[Collection entries]
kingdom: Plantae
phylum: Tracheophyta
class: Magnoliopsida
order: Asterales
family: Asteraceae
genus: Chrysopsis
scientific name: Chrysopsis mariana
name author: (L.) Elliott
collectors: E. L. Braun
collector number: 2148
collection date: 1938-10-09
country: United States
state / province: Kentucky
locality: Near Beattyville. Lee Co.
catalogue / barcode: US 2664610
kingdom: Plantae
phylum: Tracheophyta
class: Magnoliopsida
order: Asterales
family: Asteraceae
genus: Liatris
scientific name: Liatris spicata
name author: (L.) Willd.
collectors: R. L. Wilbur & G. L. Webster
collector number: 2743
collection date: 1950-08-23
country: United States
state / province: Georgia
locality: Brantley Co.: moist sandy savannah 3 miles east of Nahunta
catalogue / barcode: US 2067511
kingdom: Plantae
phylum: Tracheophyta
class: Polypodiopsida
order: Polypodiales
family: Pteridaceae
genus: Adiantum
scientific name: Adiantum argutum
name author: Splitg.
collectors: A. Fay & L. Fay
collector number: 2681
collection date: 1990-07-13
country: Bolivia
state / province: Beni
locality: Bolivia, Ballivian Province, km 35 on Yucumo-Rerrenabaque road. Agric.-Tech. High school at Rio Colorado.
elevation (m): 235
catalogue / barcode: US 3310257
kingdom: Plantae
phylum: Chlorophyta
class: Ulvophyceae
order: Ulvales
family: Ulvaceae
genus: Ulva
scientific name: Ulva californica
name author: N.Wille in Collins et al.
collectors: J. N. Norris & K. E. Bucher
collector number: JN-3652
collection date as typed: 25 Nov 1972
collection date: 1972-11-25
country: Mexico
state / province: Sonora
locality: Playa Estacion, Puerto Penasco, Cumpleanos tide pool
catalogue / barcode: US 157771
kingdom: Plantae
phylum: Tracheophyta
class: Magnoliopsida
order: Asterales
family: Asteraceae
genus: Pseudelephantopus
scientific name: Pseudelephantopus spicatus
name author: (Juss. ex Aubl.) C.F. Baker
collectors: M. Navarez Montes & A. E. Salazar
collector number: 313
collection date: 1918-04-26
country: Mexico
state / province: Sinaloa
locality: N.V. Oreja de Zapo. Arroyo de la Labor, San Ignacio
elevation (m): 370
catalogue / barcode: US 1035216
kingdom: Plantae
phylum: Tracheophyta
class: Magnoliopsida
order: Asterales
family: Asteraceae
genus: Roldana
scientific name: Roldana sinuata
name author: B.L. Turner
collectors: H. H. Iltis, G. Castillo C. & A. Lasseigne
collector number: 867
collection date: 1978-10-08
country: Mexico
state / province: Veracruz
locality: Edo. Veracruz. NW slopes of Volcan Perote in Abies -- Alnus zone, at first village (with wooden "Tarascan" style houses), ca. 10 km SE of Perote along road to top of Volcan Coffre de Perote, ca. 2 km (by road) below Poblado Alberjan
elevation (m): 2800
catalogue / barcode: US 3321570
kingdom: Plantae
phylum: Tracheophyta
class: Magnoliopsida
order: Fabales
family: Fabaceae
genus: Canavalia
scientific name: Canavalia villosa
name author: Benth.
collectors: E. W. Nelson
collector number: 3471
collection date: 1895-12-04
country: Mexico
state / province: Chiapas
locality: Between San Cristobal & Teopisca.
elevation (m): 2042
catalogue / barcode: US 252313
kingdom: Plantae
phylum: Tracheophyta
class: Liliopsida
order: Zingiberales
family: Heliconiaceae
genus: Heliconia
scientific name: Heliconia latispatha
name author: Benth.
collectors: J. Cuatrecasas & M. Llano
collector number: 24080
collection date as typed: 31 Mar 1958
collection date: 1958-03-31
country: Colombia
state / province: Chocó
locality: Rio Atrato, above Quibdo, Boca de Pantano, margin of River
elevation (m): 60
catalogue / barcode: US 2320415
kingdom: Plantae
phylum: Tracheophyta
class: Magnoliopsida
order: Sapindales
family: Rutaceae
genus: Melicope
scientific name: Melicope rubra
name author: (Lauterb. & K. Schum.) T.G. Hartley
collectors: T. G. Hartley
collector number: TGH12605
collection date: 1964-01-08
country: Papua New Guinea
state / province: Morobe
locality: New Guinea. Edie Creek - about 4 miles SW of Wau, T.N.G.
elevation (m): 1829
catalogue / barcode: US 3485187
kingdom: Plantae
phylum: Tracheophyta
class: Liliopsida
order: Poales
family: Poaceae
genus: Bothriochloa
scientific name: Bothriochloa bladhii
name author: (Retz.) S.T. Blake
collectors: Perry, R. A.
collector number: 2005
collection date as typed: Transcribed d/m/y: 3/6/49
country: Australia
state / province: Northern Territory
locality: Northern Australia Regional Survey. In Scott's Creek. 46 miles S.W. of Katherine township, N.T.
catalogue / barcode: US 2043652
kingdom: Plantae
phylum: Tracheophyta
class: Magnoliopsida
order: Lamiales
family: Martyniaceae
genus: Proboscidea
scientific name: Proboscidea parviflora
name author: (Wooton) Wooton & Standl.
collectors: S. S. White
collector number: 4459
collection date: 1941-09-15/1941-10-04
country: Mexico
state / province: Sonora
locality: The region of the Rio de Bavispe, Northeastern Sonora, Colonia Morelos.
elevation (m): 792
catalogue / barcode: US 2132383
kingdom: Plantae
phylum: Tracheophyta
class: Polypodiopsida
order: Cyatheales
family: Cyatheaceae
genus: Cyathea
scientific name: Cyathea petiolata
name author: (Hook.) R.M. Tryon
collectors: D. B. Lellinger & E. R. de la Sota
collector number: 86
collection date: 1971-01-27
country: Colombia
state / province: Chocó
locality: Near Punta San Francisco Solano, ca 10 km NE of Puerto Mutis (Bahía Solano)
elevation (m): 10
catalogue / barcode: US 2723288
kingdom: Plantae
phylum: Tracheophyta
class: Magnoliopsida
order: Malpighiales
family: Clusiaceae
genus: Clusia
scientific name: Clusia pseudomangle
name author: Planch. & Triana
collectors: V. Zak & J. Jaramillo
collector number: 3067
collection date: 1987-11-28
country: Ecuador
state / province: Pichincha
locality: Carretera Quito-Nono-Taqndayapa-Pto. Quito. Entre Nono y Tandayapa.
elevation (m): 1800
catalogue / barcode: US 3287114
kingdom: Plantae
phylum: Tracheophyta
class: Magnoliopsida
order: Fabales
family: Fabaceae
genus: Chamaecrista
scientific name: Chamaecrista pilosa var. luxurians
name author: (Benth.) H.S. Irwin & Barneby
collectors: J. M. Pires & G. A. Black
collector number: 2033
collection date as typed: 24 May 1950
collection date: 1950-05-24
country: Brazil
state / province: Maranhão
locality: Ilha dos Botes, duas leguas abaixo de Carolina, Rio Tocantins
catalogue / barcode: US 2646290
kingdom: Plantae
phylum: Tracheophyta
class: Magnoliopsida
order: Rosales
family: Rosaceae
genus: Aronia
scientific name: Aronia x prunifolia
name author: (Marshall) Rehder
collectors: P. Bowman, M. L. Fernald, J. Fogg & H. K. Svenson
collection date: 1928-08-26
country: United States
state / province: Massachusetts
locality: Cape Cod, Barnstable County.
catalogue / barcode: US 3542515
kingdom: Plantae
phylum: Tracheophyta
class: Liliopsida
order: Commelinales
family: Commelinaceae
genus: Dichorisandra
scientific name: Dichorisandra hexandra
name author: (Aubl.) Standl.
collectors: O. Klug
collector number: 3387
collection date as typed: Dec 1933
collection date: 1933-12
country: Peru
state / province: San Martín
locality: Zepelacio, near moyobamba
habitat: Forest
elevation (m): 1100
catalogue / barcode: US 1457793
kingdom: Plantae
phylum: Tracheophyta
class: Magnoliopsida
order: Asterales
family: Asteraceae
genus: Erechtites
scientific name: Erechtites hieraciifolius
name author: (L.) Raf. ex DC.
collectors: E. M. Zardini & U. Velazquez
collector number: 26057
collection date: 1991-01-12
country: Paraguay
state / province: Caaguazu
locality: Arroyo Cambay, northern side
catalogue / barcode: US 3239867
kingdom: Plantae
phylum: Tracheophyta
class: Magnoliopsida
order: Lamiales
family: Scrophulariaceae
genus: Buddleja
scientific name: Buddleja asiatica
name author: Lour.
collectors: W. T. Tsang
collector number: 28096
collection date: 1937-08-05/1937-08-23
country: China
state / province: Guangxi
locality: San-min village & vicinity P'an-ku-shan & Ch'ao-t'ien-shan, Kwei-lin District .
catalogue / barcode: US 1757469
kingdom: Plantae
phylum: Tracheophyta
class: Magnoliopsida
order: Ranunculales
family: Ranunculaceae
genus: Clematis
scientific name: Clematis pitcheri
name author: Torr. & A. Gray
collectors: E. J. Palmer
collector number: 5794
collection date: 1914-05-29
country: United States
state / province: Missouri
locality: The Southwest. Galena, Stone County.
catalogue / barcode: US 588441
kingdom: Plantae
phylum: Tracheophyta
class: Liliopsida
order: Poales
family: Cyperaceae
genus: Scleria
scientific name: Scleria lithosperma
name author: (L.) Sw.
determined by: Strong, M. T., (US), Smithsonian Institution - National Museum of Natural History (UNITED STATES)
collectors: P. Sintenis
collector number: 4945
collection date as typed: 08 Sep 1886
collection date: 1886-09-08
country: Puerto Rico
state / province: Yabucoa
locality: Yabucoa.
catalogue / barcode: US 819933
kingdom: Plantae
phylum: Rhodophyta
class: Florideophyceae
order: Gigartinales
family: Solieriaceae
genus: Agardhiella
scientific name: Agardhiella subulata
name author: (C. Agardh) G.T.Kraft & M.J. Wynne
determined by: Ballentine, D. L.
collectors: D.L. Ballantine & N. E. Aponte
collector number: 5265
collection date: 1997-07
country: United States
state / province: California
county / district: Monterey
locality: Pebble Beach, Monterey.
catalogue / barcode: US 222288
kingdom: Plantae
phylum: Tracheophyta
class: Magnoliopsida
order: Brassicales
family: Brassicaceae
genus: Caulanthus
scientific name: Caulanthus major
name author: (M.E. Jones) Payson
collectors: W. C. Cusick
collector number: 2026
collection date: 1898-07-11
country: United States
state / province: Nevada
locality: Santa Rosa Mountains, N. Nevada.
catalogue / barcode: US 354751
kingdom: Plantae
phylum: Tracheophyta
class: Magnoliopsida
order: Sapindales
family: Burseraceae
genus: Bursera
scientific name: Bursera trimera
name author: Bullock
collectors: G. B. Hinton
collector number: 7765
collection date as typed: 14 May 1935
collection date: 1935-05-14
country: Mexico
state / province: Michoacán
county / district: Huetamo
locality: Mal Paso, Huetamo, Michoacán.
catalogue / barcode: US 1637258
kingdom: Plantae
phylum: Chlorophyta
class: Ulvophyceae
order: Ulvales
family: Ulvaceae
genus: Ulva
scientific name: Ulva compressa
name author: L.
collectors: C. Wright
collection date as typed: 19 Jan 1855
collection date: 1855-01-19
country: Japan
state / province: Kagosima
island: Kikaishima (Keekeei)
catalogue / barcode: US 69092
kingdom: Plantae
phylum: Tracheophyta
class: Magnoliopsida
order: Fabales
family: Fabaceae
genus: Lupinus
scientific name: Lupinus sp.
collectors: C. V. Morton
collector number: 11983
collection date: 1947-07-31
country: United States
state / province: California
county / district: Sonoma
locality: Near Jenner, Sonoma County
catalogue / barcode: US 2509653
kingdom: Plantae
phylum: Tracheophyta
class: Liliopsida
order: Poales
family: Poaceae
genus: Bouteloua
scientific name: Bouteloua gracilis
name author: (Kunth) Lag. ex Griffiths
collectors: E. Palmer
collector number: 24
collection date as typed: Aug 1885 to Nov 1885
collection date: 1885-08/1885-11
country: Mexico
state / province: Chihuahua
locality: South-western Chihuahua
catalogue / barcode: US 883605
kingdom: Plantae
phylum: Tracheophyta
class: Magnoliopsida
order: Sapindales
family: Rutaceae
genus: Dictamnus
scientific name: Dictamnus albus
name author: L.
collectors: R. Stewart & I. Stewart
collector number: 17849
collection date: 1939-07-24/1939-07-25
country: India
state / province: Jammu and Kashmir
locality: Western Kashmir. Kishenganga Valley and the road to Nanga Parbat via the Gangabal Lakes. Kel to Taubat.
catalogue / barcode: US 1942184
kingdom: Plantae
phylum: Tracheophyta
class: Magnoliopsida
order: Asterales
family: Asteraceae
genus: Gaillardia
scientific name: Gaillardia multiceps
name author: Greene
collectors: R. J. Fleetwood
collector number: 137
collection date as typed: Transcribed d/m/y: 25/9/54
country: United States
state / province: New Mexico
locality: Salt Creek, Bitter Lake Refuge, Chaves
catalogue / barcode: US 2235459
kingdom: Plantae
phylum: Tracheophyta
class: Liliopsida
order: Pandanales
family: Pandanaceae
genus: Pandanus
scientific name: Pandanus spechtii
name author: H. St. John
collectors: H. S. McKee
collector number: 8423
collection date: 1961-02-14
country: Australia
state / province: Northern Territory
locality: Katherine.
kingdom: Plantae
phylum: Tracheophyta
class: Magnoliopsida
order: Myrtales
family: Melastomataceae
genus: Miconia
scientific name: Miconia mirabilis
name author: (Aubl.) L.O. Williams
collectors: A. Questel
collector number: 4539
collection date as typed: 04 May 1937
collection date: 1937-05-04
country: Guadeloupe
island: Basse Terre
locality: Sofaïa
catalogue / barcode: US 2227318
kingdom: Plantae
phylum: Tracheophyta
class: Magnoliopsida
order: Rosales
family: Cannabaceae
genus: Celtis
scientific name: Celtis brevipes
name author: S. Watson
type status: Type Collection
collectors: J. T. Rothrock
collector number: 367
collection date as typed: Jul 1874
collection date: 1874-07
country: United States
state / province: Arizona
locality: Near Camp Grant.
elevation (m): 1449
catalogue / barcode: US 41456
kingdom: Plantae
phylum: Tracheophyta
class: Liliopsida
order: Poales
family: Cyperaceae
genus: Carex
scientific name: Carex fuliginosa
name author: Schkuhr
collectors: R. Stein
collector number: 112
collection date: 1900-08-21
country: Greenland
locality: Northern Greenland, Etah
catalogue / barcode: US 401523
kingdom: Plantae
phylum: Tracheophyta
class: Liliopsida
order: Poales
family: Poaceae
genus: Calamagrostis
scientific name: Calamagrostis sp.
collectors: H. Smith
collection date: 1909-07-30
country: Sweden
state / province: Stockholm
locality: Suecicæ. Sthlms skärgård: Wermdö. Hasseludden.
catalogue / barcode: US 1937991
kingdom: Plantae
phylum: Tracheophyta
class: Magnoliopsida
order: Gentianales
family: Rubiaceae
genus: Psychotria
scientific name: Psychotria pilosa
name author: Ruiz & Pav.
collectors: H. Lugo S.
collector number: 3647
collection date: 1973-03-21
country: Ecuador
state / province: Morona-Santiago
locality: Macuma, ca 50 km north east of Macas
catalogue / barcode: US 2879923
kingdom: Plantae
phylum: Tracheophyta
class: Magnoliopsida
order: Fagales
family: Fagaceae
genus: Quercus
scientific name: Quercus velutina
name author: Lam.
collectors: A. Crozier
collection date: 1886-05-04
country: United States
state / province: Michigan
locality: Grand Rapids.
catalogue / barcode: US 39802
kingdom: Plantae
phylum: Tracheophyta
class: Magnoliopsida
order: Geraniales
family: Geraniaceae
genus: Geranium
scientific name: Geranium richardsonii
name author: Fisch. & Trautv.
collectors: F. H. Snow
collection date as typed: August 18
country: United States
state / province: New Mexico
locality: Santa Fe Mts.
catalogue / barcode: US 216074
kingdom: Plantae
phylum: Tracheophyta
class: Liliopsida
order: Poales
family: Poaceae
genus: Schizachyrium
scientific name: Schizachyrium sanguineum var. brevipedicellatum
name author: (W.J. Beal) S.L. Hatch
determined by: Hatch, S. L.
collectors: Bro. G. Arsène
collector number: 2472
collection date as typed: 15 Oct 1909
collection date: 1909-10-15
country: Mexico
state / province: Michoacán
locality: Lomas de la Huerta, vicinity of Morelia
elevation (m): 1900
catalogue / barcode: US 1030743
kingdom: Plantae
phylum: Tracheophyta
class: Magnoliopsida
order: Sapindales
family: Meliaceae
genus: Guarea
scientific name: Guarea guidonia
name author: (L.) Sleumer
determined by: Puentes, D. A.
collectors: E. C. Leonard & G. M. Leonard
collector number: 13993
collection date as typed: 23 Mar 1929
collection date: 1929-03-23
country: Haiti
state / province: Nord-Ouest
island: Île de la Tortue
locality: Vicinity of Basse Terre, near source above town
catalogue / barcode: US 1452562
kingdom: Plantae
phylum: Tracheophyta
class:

Directions for this task
Can you print every line unchanged, from the first line of the records through the line containing "scientific name: Roldana sinuata"?

Answer to this task
kingdom: Plantae
phylum: Tracheophyta
class: Magnoliopsida
order: Asterales
family: Asteraceae
genus: Chrysopsis
scientific name: Chrysopsis mariana
name author: (L.) Elliott
collectors: E. L. Braun
collector number: 2148
collection date: 1938-10-09
country: United States
state / province: Kentucky
locality: Near Beattyville. Lee Co.
catalogue / barcode: US 2664610
kingdom: Plantae
phylum: Tracheophyta
class: Magnoliopsida
order: Asterales
family: Asteraceae
genus: Liatris
scientific name: Liatris spicata
name author: (L.) Willd.
collectors: R. L. Wilbur & G. L. Webster
collector number: 2743
collection date: 1950-08-23
country: United States
state / province: Georgia
locality: Brantley Co.: moist sandy savannah 3 miles east of Nahunta
catalogue / barcode: US 2067511
kingdom: Plantae
phylum: Tracheophyta
class: Polypodiopsida
order: Polypodiales
family: Pteridaceae
genus: Adiantum
scientific name: Adiantum argutum
name author: Splitg.
collectors: A. Fay & L. Fay
collector number: 2681
collection date: 1990-07-13
country: Bolivia
state / province: Beni
locality: Bolivia, Ballivian Province, km 35 on Yucumo-Rerrenabaque road. Agric.-Tech. High school at Rio Colorado.
elevation (m): 235
catalogue / barcode: US 3310257
kingdom: Plantae
phylum: Chlorophyta
class: Ulvophyceae
order: Ulvales
family: Ulvaceae
genus: Ulva
scientific name: Ulva californica
name author: N.Wille in Collins et al.
collectors: J. N. Norris & K. E. Bucher
collector number: JN-3652
collection date as typed: 25 Nov 1972
collection date: 1972-11-25
country: Mexico
state / province: Sonora
locality: Playa Estacion, Puerto Penasco, Cumpleanos tide pool
catalogue / barcode: US 157771
kingdom: Plantae
phylum: Tracheophyta
class: Magnoliopsida
order: Asterales
family: Asteraceae
genus: Pseudelephantopus
scientific name: Pseudelephantopus spicatus
name author: (Juss. ex Aubl.) C.F. Baker
collectors: M. Navarez Montes & A. E. Salazar
collector number: 313
collection date: 1918-04-26
country: Mexico
state / province: Sinaloa
locality: N.V. Oreja de Zapo. Arroyo de la Labor, San Ignacio
elevation (m): 370
catalogue / barcode: US 1035216
kingdom: Plantae
phylum: Tracheophyta
class: Magnoliopsida
order: Asterales
family: Asteraceae
genus: Roldana
scientific name: Roldana sinuata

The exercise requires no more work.